Is that what you're talking about? That's one piece of it. Another piece is who will sign their kids up for Head Start or for a program in a neighborhood that advances the reading skills of the child who's going to be first in line, the people who really care about education and the people who think their child will receive the most benefits from the program. Now, another way to get it is sort of along the lines that you talked about, it could be the researcher knows something about the population that other people don't know, like I want to give my program its best shot of working.
OK, and what's in your third bucket of scaling failures?
The third bucket is something that we call the wrong situation was used. And what I mean by that is that certain aspects of the situation change when you go from the original research to the scaled research program. We don't understand what properties of the situation or features of the environment will matter.
There are a really large group of implementation scientists who have explored this question for years now. What they emphasize and focus on is something called voltage drop and voltage drop essentially means I found a really good result in my original research study. But then when they do it at scale, that voltage drop ends up being, for example, a tenth of the original result or a quarter of the original result.
An example of this is when you look at Head Start's home visiting services, what they do there is this is an early childhood intervention that found huge improvements in both child and parent outcomes in the original study, except when they tried to scale that up into home visits at a much larger scale. What they found is that, for example, home visits for at risk families involved a lot more distractions in the house, and there was less time on child focused activities.
So this is sort of the wrong dosage or the wrong program is given at scale.
There are many factors that contribute to this voltage drop, including the admirably high standards set by the original researchers.
When the researcher starts his or her experiment, the inclination is I'm going to get the best tutors in the world, so I'm going to be able to show how effective my intervention is.
Dana Suskind, again, you only needed 10 math tutors and you happen to get the PhD students from the University of Chicago. And then what happens is you show this tremendous effect size. And in the scaling, all of a sudden you need 100 or a thousand and you no longer have that access to those individuals. And you go either down the supply chain with individuals who are not quite as well trained or you end up having to pay a whole lot more money to maintain the trained tutor program.

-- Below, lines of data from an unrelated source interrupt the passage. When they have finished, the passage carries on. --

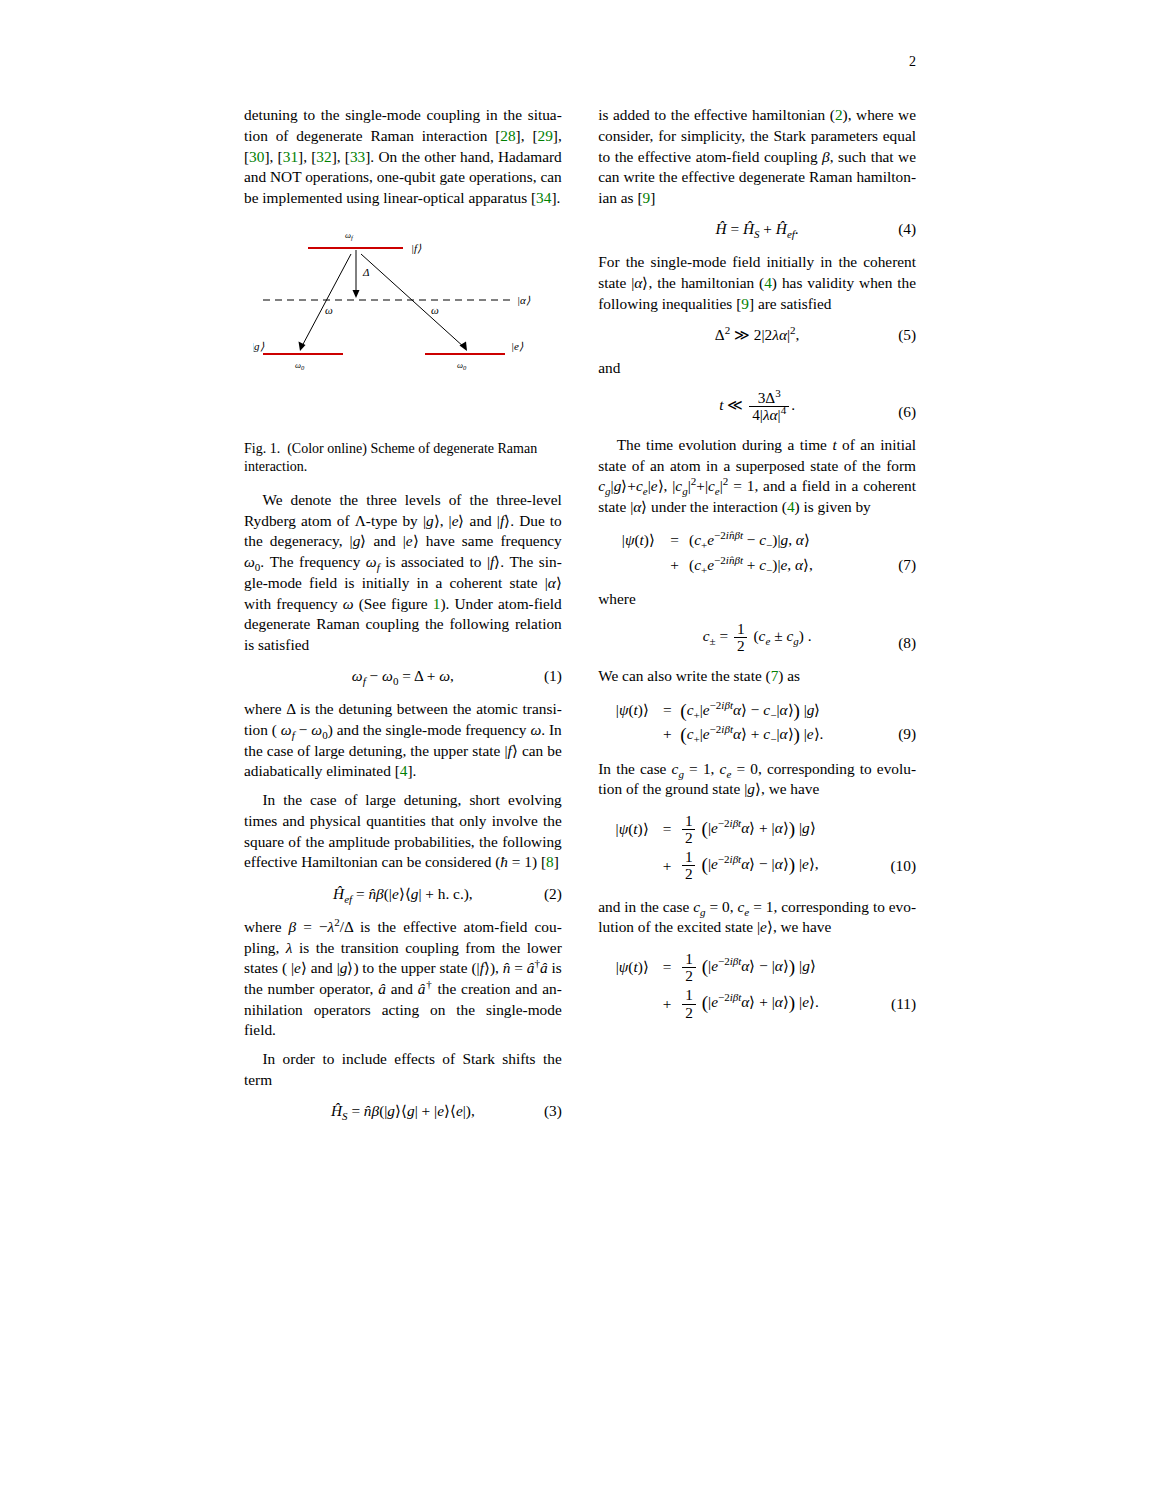2
detuning to the single-mode coupling in the situation of degenerate Raman interaction [28], [29], [30], [31], [32], [33]. On the other hand, Hadamard and NOT operations, one-qubit gate operations, can be implemented using linear-optical apparatus [34].
|f⟩ |α⟩ Δ ω ω |g⟩ ω0 |e⟩ ω0 ωf
Fig. 1. (Color online) Scheme of degenerate Raman interaction.
We denote the three levels of the three-level Rydberg atom of Λ-type by |g⟩, |e⟩ and |f⟩. Due to the degeneracy, |g⟩ and |e⟩ have same frequency ω0. The frequency ωf is associated to |f⟩. The single-mode field is initially in a coherent state |α⟩ with frequency ω (See figure 1). Under atom-field degenerate Raman coupling the following relation is satisfied
ωf − ω0 = Δ + ω, (1)
where Δ is the detuning between the atomic transition ( ωf − ω0) and the single-mode frequency ω. In the case of large detuning, the upper state |f⟩ can be adiabatically eliminated [4].
In the case of large detuning, short evolving times and physical quantities that only involve the square of the amplitude probabilities, the following effective Hamiltonian can be considered (ħ = 1) [8]
Ĥef = n̂β(|e⟩⟨g| + h. c.), (2)
where β = −λ2/Δ is the effective atom-field coupling, λ is the transition coupling from the lower states ( |e⟩ and |g⟩) to the upper state (|f⟩), n̂ = â†â is the number operator, â and â† the creation and annihilation operators acting on the single-mode field.
In order to include effects of Stark shifts the term
ĤS = n̂β(|g⟩⟨g| + |e⟩⟨e|), (3)
is added to the effective hamiltonian (2), where we consider, for simplicity, the Stark parameters equal to the effective atom-field coupling β, such that we can write the effective degenerate Raman hamiltonian as [9]
Ĥ = ĤS + Ĥef. (4)
For the single-mode field initially in the coherent state |α⟩, the hamiltonian (4) has validity when the following inequalities [9] are satisfied
Δ2 ≫ 2|2λα|2, (5)
and
t ≪ 3Δ34|λα|4. (6)
The time evolution during a time t of an initial state of an atom in a superposed state of the form cg|g⟩+ce|e⟩, |cg|2+|ce|2 = 1, and a field in a coherent state |α⟩ under the interaction (4) is given by
|ψ(t)⟩
=
(c+e−2in̂βt − c−)|g, α⟩
+
(c+e−2in̂βt + c−)|e, α⟩,
(7)
where
c± = 12 (ce ± cg) . (8)
We can also write the state (7) as
|ψ(t)⟩
=
(c+|e−2iβtα⟩ − c−|α⟩) |g⟩
+
(c+|e−2iβtα⟩ + c−|α⟩) |e⟩.
(9)
In the case cg = 1, ce = 0, corresponding to evolution of the ground state |g⟩, we have
|ψ(t)⟩
=
12 (|e−2iβtα⟩ + |α⟩) |g⟩
+
12 (|e−2iβtα⟩ − |α⟩) |e⟩,
(10)
and in the case cg = 0, ce = 1, corresponding to evolution of the excited state |e⟩, we have
|ψ(t)⟩
=
12 (|e−2iβtα⟩ − |α⟩) |g⟩
+
12 (|e−2iβtα⟩ + |α⟩) |e⟩.
(11)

And one way or the other, either the impacts of the intervention go down or your costs go up significantly.
Another problem in this third bucket, it's a big bucket, is when the person who designed the intervention and masterminded the initial trial can no longer be so involved once the program scales up to multiple locations. Imagine if instead of talking about an educational or medical program, we were talking about a successful restaurant and the original chef.
When you think about the chef, if a restaurant succeeds because of the magical work of the chef and you think about scaling that, if you can't scale the magic in the chef, that's not scalable.
Now, if the magic is because of the mix of ingredients and the secret sauce, like Domino's, for example, the secret sauce or Papa John's is the actual ingredients, then that will be scalable. Now, if you are the kind of pizza eater who doesn't think Domino's or Papa John's is good pizza, well, welcome to the scaling dilemma. Going big means you have to be many things to many people. Going big means you will face a lot of tradeoffs.
Going big means you'll have a lot of people asking you, do you want this done fast or do you want it done right? Once you peer inside these failure buckets that list and Suskin describe, it's not so surprising that so many good ideas fail to scale up. So what did they propose that could help?
Now, our proposal is that we do not believe that we should scale a program until you're 95 percent certain the result is true. So essentially what that means is we need the original research in then three or four well powered independent replications of the original findings.
And how often is that already happening in the real world of, let's say, education reform research? I can't name one. Wow.
How about in the realm of medical compliance research?
My intuition is that they're probably not far away from three or four well powered independent replications in the hard sciences. In many cases, you not only have the original research, but you have a first replication also published in Science. You know, the current credibility crisis in science is a serious one that major results are not replicating. The reason why is because we weren't serious about replication in the first place.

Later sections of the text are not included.